* **YOUR TASK**: Return verbatim the lines of the records from the line containing "12.57 is stated?" through the line containing "It says 4.54", both included.

[Data lines]
===============

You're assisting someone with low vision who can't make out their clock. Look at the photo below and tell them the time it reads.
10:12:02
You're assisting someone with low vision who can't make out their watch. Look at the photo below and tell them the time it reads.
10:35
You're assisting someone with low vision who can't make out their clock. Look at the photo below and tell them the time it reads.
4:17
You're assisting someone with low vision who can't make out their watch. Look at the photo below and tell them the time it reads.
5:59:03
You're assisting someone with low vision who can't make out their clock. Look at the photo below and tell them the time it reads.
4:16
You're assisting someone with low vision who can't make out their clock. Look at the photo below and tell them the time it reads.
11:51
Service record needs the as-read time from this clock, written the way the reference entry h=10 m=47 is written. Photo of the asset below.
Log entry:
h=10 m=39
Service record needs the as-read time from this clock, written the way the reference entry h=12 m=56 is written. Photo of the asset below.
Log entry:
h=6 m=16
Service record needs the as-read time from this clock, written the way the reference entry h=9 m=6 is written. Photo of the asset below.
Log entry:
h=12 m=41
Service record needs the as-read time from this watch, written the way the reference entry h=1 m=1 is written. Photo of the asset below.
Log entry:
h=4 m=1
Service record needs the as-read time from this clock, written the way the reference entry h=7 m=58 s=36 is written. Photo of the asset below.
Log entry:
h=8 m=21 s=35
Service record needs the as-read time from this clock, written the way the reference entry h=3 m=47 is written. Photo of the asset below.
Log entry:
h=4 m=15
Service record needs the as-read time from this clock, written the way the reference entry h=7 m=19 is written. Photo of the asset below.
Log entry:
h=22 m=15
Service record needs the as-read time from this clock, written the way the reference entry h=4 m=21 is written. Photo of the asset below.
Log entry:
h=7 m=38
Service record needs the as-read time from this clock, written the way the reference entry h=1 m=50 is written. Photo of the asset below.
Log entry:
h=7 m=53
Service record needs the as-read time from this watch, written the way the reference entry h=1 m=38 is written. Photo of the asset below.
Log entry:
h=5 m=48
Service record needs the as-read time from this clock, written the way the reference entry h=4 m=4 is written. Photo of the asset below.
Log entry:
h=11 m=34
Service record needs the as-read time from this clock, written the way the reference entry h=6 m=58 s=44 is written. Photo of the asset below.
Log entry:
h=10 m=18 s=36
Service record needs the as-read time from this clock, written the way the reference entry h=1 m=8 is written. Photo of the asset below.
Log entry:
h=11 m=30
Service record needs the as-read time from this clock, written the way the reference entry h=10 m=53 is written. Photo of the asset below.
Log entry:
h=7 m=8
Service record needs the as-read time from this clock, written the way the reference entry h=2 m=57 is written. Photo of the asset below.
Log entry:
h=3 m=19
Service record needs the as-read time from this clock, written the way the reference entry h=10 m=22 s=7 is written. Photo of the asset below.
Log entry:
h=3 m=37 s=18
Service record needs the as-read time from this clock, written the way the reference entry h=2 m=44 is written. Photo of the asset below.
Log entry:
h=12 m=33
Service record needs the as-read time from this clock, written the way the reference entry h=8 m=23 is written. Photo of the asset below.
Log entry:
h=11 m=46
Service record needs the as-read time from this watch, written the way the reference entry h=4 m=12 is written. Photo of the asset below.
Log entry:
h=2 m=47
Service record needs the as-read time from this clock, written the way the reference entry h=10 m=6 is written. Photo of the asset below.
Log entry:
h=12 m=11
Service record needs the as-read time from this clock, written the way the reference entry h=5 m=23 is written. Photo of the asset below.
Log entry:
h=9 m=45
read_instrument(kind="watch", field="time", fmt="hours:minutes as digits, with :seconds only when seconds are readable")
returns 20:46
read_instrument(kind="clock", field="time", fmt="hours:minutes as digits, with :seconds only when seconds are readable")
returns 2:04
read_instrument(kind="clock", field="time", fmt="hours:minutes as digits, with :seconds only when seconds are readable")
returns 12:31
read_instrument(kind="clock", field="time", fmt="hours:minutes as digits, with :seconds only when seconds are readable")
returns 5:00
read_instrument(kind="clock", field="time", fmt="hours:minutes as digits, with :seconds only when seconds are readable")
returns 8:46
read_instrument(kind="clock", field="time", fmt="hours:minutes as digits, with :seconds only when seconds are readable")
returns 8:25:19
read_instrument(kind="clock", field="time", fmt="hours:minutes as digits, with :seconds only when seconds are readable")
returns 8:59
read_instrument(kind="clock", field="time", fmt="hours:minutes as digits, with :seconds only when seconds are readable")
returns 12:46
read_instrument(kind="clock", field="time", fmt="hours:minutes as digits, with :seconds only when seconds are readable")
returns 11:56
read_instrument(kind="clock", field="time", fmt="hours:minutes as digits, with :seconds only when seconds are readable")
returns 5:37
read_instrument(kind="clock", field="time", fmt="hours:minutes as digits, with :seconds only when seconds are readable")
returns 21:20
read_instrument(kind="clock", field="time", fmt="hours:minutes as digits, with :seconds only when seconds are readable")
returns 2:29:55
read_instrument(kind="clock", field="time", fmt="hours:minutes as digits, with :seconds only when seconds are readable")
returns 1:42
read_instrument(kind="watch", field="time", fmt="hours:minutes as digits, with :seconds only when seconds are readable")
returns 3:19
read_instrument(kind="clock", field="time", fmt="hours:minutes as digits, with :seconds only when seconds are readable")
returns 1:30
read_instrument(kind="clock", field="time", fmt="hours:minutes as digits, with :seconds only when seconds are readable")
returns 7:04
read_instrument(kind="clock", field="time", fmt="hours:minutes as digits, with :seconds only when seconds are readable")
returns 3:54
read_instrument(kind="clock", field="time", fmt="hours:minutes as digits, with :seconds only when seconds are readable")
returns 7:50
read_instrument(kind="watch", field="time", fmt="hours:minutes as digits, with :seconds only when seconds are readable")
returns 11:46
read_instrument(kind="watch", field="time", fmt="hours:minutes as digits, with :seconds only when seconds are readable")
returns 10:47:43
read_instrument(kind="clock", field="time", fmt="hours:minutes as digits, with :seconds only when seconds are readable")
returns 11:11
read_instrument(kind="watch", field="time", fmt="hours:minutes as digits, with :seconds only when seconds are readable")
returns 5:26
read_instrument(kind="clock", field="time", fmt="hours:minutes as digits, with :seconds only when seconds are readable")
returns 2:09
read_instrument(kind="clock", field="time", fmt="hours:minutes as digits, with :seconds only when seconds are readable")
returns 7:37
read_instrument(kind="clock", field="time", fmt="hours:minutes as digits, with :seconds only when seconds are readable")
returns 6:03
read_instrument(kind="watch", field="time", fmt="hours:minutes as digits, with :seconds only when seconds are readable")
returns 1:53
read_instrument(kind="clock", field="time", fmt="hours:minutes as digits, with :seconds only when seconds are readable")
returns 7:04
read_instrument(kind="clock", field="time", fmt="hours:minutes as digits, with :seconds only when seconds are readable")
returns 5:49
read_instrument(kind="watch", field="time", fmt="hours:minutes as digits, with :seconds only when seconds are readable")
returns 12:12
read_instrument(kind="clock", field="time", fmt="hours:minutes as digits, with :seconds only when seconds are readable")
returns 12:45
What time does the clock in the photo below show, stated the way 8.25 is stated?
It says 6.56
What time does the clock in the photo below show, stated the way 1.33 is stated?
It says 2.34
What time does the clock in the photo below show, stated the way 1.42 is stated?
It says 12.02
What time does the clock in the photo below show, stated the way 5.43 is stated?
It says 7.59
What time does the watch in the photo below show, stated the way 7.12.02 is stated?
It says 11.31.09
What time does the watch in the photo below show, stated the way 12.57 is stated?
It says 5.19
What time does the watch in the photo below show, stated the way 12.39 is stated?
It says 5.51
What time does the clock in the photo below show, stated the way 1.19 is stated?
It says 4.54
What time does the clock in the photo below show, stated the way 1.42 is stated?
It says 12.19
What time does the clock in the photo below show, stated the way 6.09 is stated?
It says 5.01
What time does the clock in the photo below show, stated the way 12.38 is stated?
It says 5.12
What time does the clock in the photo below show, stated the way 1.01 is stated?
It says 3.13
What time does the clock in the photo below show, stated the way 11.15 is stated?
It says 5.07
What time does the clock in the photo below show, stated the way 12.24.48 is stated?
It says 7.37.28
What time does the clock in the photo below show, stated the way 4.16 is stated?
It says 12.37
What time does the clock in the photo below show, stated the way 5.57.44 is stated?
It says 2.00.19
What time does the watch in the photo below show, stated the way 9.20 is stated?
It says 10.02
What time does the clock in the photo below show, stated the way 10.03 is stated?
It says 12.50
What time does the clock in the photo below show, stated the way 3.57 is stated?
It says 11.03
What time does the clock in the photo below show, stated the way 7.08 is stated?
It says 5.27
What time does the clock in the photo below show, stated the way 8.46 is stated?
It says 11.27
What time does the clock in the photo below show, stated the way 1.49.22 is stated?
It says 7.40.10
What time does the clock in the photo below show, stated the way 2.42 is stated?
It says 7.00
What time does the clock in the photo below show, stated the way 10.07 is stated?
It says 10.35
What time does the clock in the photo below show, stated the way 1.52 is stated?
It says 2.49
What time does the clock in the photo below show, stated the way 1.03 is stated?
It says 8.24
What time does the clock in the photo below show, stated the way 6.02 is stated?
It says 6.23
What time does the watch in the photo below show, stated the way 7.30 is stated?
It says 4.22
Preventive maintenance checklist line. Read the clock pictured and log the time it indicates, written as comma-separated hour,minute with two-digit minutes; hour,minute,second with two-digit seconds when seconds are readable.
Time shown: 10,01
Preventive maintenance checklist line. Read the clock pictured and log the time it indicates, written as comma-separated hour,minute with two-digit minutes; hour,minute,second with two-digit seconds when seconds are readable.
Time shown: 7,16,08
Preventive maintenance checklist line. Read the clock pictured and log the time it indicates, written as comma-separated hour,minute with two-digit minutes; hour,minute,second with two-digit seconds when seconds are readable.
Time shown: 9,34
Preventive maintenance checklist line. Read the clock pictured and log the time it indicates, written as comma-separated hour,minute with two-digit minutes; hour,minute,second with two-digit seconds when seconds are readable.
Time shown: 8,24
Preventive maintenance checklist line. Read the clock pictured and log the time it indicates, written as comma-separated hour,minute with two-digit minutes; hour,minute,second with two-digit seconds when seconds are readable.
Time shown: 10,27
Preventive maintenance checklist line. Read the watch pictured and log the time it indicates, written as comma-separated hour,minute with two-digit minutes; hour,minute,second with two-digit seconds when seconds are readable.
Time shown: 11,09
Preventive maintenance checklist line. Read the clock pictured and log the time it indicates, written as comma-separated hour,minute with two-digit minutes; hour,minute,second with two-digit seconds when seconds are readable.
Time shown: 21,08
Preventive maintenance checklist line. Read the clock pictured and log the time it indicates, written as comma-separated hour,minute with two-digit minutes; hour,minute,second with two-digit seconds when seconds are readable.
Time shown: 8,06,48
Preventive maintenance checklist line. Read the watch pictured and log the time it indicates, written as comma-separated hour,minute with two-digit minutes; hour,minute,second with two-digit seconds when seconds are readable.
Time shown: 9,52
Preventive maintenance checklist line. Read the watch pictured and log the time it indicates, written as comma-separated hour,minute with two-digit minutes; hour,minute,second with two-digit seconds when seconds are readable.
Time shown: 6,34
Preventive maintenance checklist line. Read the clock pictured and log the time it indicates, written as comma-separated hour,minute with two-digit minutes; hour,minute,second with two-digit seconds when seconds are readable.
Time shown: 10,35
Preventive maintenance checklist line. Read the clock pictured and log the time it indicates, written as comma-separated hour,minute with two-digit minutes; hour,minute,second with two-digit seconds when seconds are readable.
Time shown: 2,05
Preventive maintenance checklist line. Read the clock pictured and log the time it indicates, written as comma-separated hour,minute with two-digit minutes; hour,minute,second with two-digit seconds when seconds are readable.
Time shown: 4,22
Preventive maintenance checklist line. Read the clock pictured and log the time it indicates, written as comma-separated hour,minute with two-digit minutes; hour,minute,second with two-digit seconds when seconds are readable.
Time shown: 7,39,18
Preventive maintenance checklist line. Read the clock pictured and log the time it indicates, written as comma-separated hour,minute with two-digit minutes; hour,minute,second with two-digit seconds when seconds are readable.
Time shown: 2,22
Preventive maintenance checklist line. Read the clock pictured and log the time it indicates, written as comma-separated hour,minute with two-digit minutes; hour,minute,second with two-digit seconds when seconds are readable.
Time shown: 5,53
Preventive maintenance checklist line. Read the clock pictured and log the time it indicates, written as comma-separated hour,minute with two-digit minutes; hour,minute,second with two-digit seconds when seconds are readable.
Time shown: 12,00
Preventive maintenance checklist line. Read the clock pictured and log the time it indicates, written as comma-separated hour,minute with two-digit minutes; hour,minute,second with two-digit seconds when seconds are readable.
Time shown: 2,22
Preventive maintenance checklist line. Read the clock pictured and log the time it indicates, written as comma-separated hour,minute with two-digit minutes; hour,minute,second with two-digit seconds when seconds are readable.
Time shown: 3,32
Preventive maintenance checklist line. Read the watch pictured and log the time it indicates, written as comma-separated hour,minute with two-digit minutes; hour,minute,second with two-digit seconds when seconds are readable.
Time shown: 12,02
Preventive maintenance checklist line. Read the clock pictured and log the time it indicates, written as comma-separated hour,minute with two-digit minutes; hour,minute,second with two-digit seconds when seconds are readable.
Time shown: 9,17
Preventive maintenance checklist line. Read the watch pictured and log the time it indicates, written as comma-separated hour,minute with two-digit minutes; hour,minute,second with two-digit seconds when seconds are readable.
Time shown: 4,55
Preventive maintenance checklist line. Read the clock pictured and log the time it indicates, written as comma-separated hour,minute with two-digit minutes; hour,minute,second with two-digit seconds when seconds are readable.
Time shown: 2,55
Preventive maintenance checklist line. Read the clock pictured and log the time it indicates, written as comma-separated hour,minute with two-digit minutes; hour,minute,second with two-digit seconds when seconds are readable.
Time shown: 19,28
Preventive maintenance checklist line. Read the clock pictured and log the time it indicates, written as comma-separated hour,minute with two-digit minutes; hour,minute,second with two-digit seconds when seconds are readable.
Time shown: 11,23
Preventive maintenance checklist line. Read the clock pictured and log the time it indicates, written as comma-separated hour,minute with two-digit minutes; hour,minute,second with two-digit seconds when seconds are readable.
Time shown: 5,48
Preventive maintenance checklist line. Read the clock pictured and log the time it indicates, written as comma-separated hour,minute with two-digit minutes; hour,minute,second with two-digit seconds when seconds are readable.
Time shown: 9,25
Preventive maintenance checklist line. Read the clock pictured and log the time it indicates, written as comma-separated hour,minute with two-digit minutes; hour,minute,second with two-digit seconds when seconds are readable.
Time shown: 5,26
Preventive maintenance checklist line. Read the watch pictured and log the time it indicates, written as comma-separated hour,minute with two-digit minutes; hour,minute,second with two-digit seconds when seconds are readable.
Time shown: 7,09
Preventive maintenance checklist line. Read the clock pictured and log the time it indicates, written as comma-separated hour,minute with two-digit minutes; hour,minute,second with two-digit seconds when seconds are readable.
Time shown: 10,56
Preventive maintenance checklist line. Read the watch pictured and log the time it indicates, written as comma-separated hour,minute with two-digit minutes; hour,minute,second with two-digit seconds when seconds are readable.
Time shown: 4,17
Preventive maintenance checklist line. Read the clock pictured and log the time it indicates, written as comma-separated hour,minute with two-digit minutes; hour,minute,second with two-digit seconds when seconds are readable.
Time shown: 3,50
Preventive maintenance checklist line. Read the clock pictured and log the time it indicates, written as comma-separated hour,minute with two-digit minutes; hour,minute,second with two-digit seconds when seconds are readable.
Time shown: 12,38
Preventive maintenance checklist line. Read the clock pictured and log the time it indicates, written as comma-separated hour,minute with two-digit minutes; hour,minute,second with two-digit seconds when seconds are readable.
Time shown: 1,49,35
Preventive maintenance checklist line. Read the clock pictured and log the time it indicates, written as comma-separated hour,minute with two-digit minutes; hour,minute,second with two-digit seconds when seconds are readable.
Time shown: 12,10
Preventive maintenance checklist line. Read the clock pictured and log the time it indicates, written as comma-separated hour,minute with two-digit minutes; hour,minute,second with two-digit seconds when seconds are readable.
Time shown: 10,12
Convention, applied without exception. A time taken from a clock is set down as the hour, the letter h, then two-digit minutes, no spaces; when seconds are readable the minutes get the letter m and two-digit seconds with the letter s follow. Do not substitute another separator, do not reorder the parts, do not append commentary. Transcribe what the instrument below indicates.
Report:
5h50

===============

* **TASK ANSWER**:
What time does the watch in the photo below show, stated the way 12.57 is stated?
It says 5.19
What time does the watch in the photo below show, stated the way 12.39 is stated?
It says 5.51
What time does the clock in the photo below show, stated the way 1.19 is stated?
It says 4.54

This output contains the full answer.